Synergy Effect of Trimethyl Borate on Protecting High-Voltage Cathode Materials in Dual-Additive Electrolytes

Qiuyan Liu; Gaojing Yang; Shuwei Li; Simeng Zhang; Renjie Chen; Zhaoxiang Wang; Liquan Chen

doi:10.1021/acsami.1c04389

Synergy Effect of Trimethyl Borate on Protecting High-Voltage Cathode Materials in Dual-Additive Electrolytes

ACS Appl Mater Interfaces. 2021 May 12;13(18):21459-21466. doi: 10.1021/acsami.1c04389. Epub 2021 Apr 27.

Authors

Qiuyan Liu^{1

2}, Gaojing Yang^{1

3}, Shuwei Li^{1

3}, Simeng Zhang^{1

2}, Renjie Chen⁴, Zhaoxiang Wang^{1

2

3}, Liquan Chen¹

Affiliations

¹ Key Laboratory for Renewable Energy, Chinese Academy of Sciences, Beijing Key Laboratory for New Energy Materials and Devices, Institute of Physics, Chinese Academy of Sciences, Beijing 100190, China.
² College of Materials Science and Opto-Electronic Technology, University of Chinese Academy of Sciences, Beijing 100190, China.
³ School of Physical Sciences, University of Chinese Academy of Sciences, Beijing 100190, China.
⁴ School of Materials Science & Engineering, Beijing Institute of Technology, Beijing 100081, China.

PMID: 33905650
DOI: 10.1021/acsami.1c04389

Abstract

The lack of electrolyte that is stable under high potentials hinders the application of high-voltage cathode materials for lithium batteries; the introduction of electrolyte additives is clearly the most effective solution to address this issue.
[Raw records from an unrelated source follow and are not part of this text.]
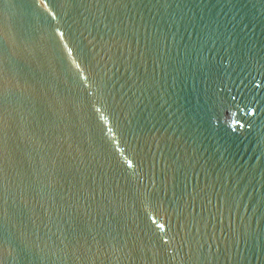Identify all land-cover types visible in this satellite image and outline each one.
Here are the masks:
<instances>
[{"label":"water","instance_id":"water-1","mask_svg":"<svg viewBox=\"0 0 264 264\" xmlns=\"http://www.w3.org/2000/svg\"><path fill=\"white\" fill-rule=\"evenodd\" d=\"M0 264H264V0H0Z\"/></svg>","mask_w":264,"mask_h":264}]
</instances>
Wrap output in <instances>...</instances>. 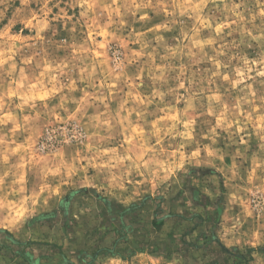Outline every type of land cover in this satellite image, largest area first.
Returning <instances> with one entry per match:
<instances>
[{
	"label": "clouds",
	"instance_id": "clouds-1",
	"mask_svg": "<svg viewBox=\"0 0 264 264\" xmlns=\"http://www.w3.org/2000/svg\"><path fill=\"white\" fill-rule=\"evenodd\" d=\"M237 160L250 162L246 178ZM187 165L214 169L240 205L214 243L264 264V216L241 195L264 192V0H0V229L18 231L69 189L127 206ZM204 192L218 197L219 181Z\"/></svg>",
	"mask_w": 264,
	"mask_h": 264
},
{
	"label": "rangeland",
	"instance_id": "rangeland-1",
	"mask_svg": "<svg viewBox=\"0 0 264 264\" xmlns=\"http://www.w3.org/2000/svg\"><path fill=\"white\" fill-rule=\"evenodd\" d=\"M174 35L178 33L166 34L169 39ZM66 36L61 31V37ZM51 134L45 133L42 142L54 148L55 141L46 140ZM220 147H224L223 141ZM256 148L253 136L247 155L251 156ZM36 151L43 153L45 148L38 146ZM227 151L225 165L233 163L235 146ZM237 163L241 176L246 178L250 162L237 160ZM186 167L188 174L179 173L176 177L179 183L146 192L127 206L94 188L69 189L59 202L52 201L49 207L42 208L18 231L0 229L21 242L12 244L6 234L0 233V264H32L19 254L23 249L34 264H105L110 256L119 257L125 264H144L146 257L138 256L139 253L160 258L161 264H167L174 255L186 257L185 264H191L197 257L206 258V264H249L252 250H231L218 241L214 243L215 226L226 209L229 215L241 211L239 204L229 206L230 186H225L223 176L214 169ZM217 181L220 195L210 198L204 189L214 191ZM241 195L249 202L253 219L264 216V192L252 186V191ZM251 223L248 220L244 229ZM26 242L33 243L25 248Z\"/></svg>",
	"mask_w": 264,
	"mask_h": 264
},
{
	"label": "trees",
	"instance_id": "trees-1",
	"mask_svg": "<svg viewBox=\"0 0 264 264\" xmlns=\"http://www.w3.org/2000/svg\"><path fill=\"white\" fill-rule=\"evenodd\" d=\"M0 233L6 234L8 236V238H10V243H12V244H19L20 243L21 244V242H18L16 240L15 236L13 234H11L10 232H7L6 230H0ZM31 243H33V242L24 243V247L25 248L30 247ZM19 254L23 258H25L27 261H29L30 263L34 264L33 262H31L32 261L31 256H30V254L28 252H26V250L23 249V251L19 252ZM30 259H31V261H30Z\"/></svg>",
	"mask_w": 264,
	"mask_h": 264
}]
</instances>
Herein, we investigated the synergistic effects of trimethyl borate (TMB) in two dual-additive electrolytes on protecting the LiNi_0.8Co_0.1Mn_0.1O₂ and LiCoO₂ cathode materials under high potentials. The interactions of TMB with fluoroethylene carbonate and the catalysis of the decomposition product of TMB to tetramethylene sulfone lower the onset oxidation potential of these additives and are beneficial in forming a stable cathode electrolyte interphase film on the cathode materials. This work sheds light on another way of electrolyte designing for high-voltage cathode materials.

Keywords: CEI film; Li-ion battery; electrolyte additives; high voltage; synergy effect.